The corporate takeover of America has already succeeded. The fact that people don’t realize this and still vote Republican is a sign that the corporate propaganda apparatus is extremely effective. The continuing efforts by the Republicans to increase the misery and insecurity of Americans is a deliberate and ongoing effort to keep people stressed and divided so we won’t rise up and challenge the current power structure.


Sources: Umair Haque, “We Don’t Know How to Warn You Any Harder. America is Dying.,”Eudaimonia, August 29, 2020.
Crawford Killian, “Evil Geniuses: How the Rich Took Control of America (and Canada),” The Tyee, August 28, 2020.
Kurt Anderson, Evil Geniuses: The Unmaking of America, Random House, 2020.
Jacob S. Hacker and Paul Pierson, “Winner-Take-All Politics: How Washington Made the Rich Richer — And Turned Its Back on the Middle Class,” Simon & Schuster, 2011 (excerpted online in “The Powell Memo: A Call to-Arms for Corporations,” Moyers on Democracy, September 14, 2012).
Lisa Mascaro, “Senate GOP leader relishes role as ‘Grim Reaper’,” AP News, June 28, 2019.

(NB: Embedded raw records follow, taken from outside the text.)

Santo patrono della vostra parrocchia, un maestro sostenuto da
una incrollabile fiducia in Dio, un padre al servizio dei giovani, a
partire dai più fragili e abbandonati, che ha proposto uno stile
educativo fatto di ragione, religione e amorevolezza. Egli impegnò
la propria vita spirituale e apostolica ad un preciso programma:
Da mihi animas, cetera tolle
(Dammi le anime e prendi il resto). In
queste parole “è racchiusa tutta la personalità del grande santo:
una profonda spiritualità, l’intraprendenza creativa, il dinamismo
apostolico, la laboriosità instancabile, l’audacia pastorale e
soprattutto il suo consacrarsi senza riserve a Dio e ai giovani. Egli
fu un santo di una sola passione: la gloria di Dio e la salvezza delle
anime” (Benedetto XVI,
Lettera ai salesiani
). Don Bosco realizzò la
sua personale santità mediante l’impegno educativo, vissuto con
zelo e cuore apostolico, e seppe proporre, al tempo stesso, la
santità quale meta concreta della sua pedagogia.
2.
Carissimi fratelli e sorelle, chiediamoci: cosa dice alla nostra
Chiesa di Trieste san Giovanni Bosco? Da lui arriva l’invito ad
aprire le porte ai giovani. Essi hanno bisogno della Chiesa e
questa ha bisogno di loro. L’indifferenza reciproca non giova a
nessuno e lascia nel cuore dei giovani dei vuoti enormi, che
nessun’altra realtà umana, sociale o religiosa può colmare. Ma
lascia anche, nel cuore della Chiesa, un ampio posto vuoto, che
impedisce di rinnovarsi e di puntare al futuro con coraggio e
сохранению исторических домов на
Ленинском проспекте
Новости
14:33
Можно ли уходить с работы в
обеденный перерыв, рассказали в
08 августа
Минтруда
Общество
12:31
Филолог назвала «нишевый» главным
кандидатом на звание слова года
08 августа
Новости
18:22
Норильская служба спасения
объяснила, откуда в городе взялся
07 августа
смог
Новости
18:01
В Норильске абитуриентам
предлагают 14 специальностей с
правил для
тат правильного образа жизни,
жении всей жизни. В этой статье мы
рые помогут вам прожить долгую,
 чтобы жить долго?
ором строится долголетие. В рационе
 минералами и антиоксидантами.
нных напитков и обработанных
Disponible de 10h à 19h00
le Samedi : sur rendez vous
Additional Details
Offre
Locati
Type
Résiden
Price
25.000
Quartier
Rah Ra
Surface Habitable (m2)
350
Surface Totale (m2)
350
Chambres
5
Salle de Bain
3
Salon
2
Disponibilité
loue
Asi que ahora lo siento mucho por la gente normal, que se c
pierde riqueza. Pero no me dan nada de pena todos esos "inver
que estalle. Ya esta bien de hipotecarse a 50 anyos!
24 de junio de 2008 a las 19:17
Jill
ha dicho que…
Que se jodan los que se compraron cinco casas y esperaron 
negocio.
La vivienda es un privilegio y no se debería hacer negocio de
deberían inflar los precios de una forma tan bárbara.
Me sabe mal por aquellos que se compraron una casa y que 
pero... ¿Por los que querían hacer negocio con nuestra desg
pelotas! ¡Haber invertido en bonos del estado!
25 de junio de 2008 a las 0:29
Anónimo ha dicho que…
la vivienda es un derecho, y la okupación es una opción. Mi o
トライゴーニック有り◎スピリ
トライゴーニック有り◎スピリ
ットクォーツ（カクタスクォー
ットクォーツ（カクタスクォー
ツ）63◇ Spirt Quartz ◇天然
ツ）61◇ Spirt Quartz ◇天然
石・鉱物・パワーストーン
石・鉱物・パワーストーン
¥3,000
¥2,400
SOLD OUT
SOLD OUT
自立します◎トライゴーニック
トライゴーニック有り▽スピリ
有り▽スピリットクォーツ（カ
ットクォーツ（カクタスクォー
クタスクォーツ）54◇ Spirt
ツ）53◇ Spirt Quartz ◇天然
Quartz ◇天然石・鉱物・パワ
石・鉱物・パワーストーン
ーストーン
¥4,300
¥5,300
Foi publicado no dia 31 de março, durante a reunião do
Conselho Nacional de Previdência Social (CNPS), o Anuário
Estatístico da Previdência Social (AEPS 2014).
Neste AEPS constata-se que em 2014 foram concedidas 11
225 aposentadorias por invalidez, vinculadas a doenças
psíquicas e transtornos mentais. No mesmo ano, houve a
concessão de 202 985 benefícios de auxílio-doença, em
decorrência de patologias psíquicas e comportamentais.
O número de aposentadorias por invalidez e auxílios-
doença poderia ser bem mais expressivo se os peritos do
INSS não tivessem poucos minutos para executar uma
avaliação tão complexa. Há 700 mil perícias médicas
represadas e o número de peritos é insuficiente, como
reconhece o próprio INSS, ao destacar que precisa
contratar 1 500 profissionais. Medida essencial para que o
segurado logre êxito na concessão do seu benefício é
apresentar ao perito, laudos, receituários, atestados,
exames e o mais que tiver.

5 thoughts on “The corporate takeover of America”

  1. The true danger to the freedoms we enjoy is the growing gap of income between the haves and have nots.
    From my personal observation Donald Trump won the White House despite his bombastic behavior and still appeals to a large minority fringe group made up from a frightened shrinking White middle class.
    Those shrinking numbers are fast approaching those of people of color and like dictators of the past Trump has been able to capitalize on their fear and prejudices.
    This is evident by the escalation of race related crimes feed by Trump’s hate filled speech’s of
    ” it’s those people’s fault ”
    By doing this Trump deflects who the real evil people are, those who control economic policies while at the same time having his ego feed by adoring followers who he views as nothing more than useful idiots much as Hitler did with the brown shirt supporters in Nazi Germany.

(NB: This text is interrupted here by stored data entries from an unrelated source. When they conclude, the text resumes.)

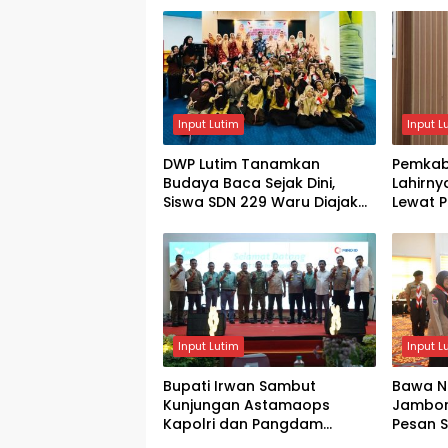
Input Lutim
Input L
DWP Lutim Tanamkan
Pemkab
Budaya Baca Sejak Dini,
Lahirn
Siswa SDN 229 Waru Diajak
Lewat P
Kenali Perpustakaan
Kewira
Input Lutim
Input L
Bupati Irwan Sambut
Bawa N
Kunjungan Astamaops
Jambore
Kapolri dan Pangdam
Pesan 
XIV/Hasanuddin di Luwu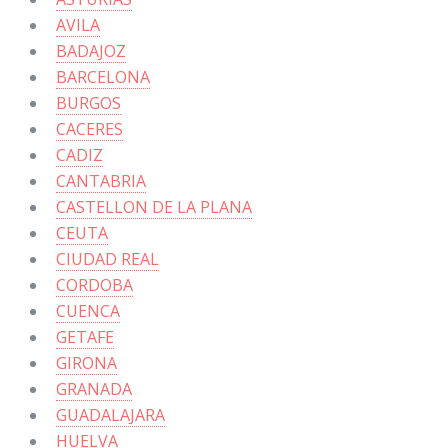
AVILA
BADAJOZ
BARCELONA
BURGOS
CACERES
CADIZ
CANTABRIA
CASTELLON DE LA PLANA
CEUTA
CIUDAD REAL
CORDOBA
CUENCA
GETAFE
GIRONA
GRANADA
GUADALAJARA
HUELVA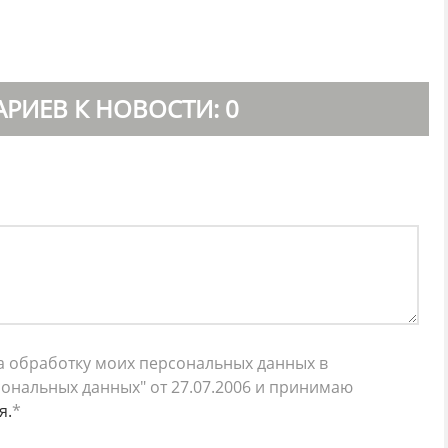
РИЕВ К НОВОСТИ: 0
 на обработку моих персональных данных в
ональных данных" от 27.07.2006 и принимаю
я.
*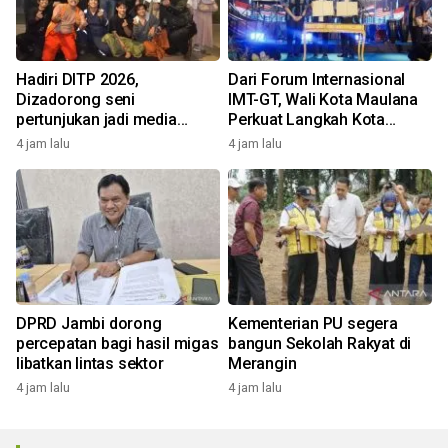
Hadiri DITP 2026,
Dari Forum Internasional
Dizadorong seni
IMT-GT, Wali Kota Maulana
pertunjukan jadi media
Perkuat Langkah Kota
edukasi Kota Ramah
Jambi Menuju Green City
4 jam lalu
4 jam lalu
Lingkungan
DPRD Jambi dorong
Kementerian PU segera
percepatan bagi hasil migas
bangun Sekolah Rakyat di
libatkan lintas sektor
Merangin
4 jam lalu
4 jam lalu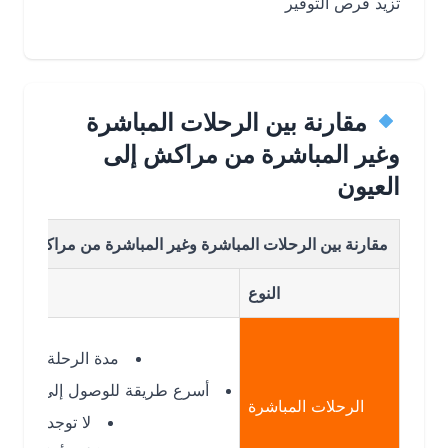
تزيد فرص التوفير
مقارنة بين الرحلات المباشرة
وغير المباشرة من مراكش إلى
العيون
مقارنة بين الرحلات المباشرة وغير المباشرة من مراكش إلى العيون
النوع
التفاصيل
مدة الرحلة: قصيرة
أسرع طريقة للوصول إلى العيون
الرحلات المباشرة
لا توجد توقفات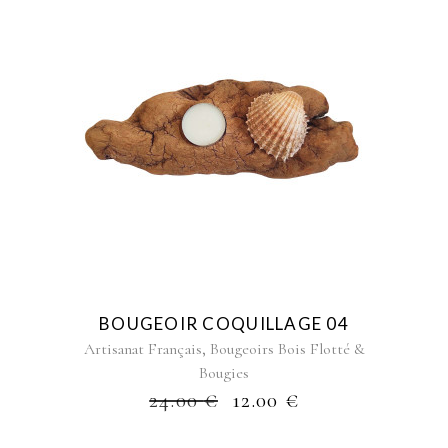
BOUGEOIR COQUILLAGE 04
,
Artisanat Français
Bougeoirs Bois Flotté &
Bougies
24.00
€
12.00
€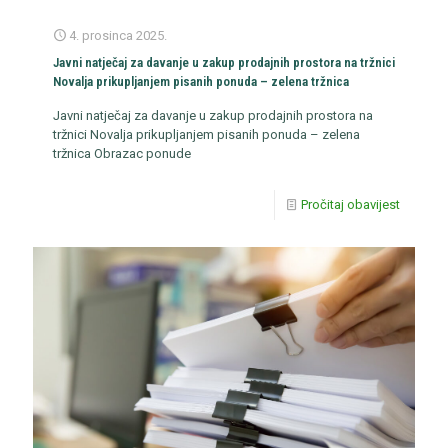
4. prosinca 2025.
Javni natječaj za davanje u zakup prodajnih prostora na tržnici
Novalja prikupljanjem pisanih ponuda – zelena tržnica
Javni natječaj za davanje u zakup prodajnih prostora na
tržnici Novalja prikupljanjem pisanih ponuda – zelena
tržnica Obrazac ponude
Pročitaj obavijest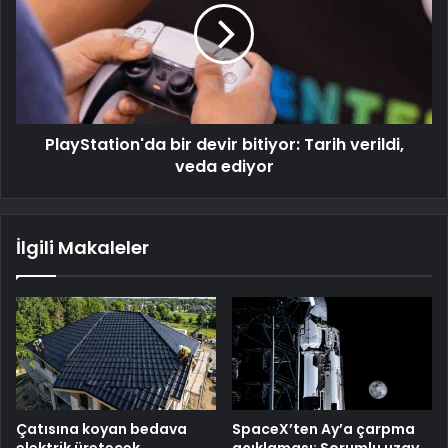
PlayStation'da bir devir bitiyor: Tarih verildi,
veda ediyor
İlgili Makaleler
Çatısına koyan bedava
SpaceX’ten Ay’a çarpma
elektrik üretecek
açıklaması: Sorumlu uzay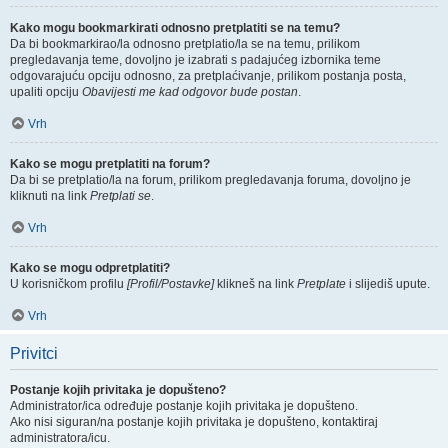
Kako mogu bookmarkirati odnosno pretplatiti se na temu?
Da bi bookmarkirao/la odnosno pretplatio/la se na temu, prilikom
pregledavanja teme, dovoljno je izabrati s padajućeg izbornika teme
odgovarajuću opciju odnosno, za pretplaćivanje, prilikom postanja posta,
upaliti opciju
Obavijesti me kad odgovor bude postan
.
Vrh
Kako se mogu pretplatiti na forum?
Da bi se pretplatio/la na forum, prilikom pregledavanja foruma, dovoljno je
kliknuti na link
Pretplati se
.
Vrh
Kako se mogu odpretplatiti?
U korisničkom profilu
[Profil/Postavke]
klikneš na link
Pretplate
i slijediš upute.
Vrh
Privitci
Postanje kojih privitaka je dopušteno?
Administrator/ica određuje postanje kojih privitaka je dopušteno.
Ako nisi siguran/na postanje kojih privitaka je dopušteno, kontaktiraj
administratora/icu.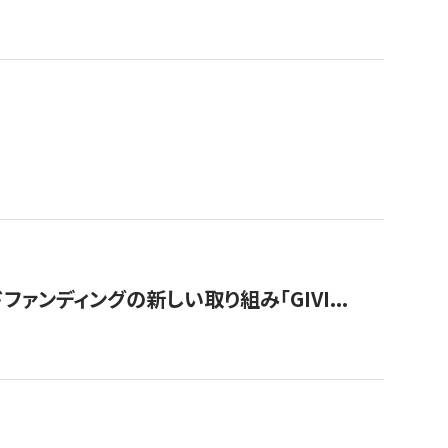
ンディングの新しい取り組み「GIVI...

  2. I was driving through Salt Lake City and Utah County last weekend and couldn’t help but notice the hundreds of apartments being constructed near the freeway and TRAX. I thought to myself how much this reminded me of the slave quarters on the plantations of the south years ago. Why? They are nice apartments, they aren’t low income per se but I thought, who lives in them and where to do they work and all I could think of was people working for large corporations that had enough income to survive but not enough income to thrive. I know there’s a difference between that and what the slaves had to face but I also wondered if it was a matter of semantics. Either way, someone is working for “the Man” with little hope of ever becoming “the Man.” Even the boss they work for doesn’t really have a chance at becoming “the Man.” With wages the way they are the worker at $15 an hour makes 30K a year, his/her boss makes 40-50K, the regional boss makes maybe 100K but get to the main office, wherever it is, and someone is making really big money. Do we ever think we can catch up when the big money people are all on the boards of the other big money people’s corporations.

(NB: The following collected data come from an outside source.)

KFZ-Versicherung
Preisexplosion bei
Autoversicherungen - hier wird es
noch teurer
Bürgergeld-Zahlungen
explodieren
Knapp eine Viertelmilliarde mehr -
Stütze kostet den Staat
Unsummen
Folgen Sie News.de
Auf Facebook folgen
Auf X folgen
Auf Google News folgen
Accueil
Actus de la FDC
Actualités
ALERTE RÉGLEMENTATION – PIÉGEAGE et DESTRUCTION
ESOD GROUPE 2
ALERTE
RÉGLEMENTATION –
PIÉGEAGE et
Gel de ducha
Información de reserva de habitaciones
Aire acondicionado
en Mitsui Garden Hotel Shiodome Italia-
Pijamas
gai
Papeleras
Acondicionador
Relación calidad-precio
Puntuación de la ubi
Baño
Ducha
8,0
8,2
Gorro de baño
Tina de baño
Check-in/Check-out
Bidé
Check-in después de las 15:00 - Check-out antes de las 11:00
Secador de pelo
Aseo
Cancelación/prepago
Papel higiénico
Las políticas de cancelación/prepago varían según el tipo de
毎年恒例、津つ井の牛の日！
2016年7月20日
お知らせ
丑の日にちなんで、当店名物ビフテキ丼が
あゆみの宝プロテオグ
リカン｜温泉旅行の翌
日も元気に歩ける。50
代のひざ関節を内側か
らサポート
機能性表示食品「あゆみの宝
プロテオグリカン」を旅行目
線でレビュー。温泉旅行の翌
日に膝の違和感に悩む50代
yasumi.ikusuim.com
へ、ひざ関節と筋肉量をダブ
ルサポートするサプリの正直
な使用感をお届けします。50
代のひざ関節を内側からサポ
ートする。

  3. We have been taught to fear anything which can be labeled socialist. There are many versions of socialism of course, but the public doesn’t get this. The Mormon public doesn’t get this. Various socialist movements can counter this, but they are badly out gunned because all of the wealth is in the hands of the capitalists, the anti-socialists. Who can rescue us from this mess? Can the Church? Doesn’t look like it.

  4. From Alternet: Today’s Republican Party did not slip and accidentally fall into neofascism and racial authoritarianism. Rather, it willingly leapt into that cesspool. CPAC has devolved into a “safe space” where such vile ideas are cultivated and normalized.

    In her landmark 1951 book “The Origins of Totalitarianism,” Hannah Arendt previewed the way today’s Trump-controlled Republican Party has devolved into a fascist authoritarian movement, a cultural and political force that transcends voting, campaigns, elections and other forms of “normal” political behavior.

    And it is an authoritarian movement unrecognized by the LDS majority.